Zum Abschluss der Rede rief der IHK-Präsident dazu auf, Vertrauen wieder neu aufzubauen und gemeinsam an Lösungen zu arbeiten. „Wir müssen uns auf das konzentrieren, was uns wirklich wichtig ist“, betonte er. Er nannte dabei zentrale Forderungen wie den Bürokratieabbau, schnellere Genehmigungsprozesse, eine bezahlbare Energieversorgung und die Ertüchtigung der Verkehrsinfrastruktur. Ein besonderes Anliegen war ihm auch das Thema Sicherheit. „Es muss doch selbstverständlich sein, dass Einzelhändler, Kunden und die Mitarbeiter sich in unseren Innenstädten sicher fühlen.“
Das verloren gegangene Vertrauen in die Wirtschaftspolitik müsse schnell wieder hergestellt werden, so Dustmann.

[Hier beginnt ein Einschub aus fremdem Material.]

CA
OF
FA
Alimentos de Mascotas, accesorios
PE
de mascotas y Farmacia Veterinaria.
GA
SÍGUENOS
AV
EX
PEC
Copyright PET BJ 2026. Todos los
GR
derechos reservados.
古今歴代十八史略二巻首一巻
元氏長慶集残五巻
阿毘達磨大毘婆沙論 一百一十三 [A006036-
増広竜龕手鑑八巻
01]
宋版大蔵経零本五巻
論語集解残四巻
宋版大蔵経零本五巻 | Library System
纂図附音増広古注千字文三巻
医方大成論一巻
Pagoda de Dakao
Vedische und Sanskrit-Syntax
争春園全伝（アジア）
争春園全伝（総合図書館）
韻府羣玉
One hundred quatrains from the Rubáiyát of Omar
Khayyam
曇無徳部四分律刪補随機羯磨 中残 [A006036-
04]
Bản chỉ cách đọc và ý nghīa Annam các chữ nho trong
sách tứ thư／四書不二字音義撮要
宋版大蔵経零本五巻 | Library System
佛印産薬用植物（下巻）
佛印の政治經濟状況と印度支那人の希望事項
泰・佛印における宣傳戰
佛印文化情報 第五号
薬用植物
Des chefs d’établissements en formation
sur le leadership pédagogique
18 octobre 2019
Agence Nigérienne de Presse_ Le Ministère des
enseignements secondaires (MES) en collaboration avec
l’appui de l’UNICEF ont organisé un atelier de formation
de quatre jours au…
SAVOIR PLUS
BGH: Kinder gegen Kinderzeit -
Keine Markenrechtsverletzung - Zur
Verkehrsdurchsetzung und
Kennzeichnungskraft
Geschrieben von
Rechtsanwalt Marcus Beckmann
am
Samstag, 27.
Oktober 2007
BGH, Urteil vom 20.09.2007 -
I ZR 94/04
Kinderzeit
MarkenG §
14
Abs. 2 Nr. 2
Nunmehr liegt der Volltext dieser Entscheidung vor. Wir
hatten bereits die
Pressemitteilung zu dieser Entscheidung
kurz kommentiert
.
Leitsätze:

Denn sonst würden Extremismus und Populismus immer mehr an Einfluss gewinnen. Eine diskriminierende und rassistische Politik könnten echte Demokrat:innen aber nicht unterstützen – „eine solche Politik ist menschenverachtend und eine Gefahr für unsere Wirtschaft“, so Dustmann, der seine Rede mit einem eindringlichen Appell beendete: „Bei den wirklich wichtigen Themen lassen wir nicht locker. Uns können Sie vertrauen.“ Mit diesen Worten bekräftigte er das Engagement der IHK für die regionale Wirtschaft und lud zu weiteren Gesprächen ein.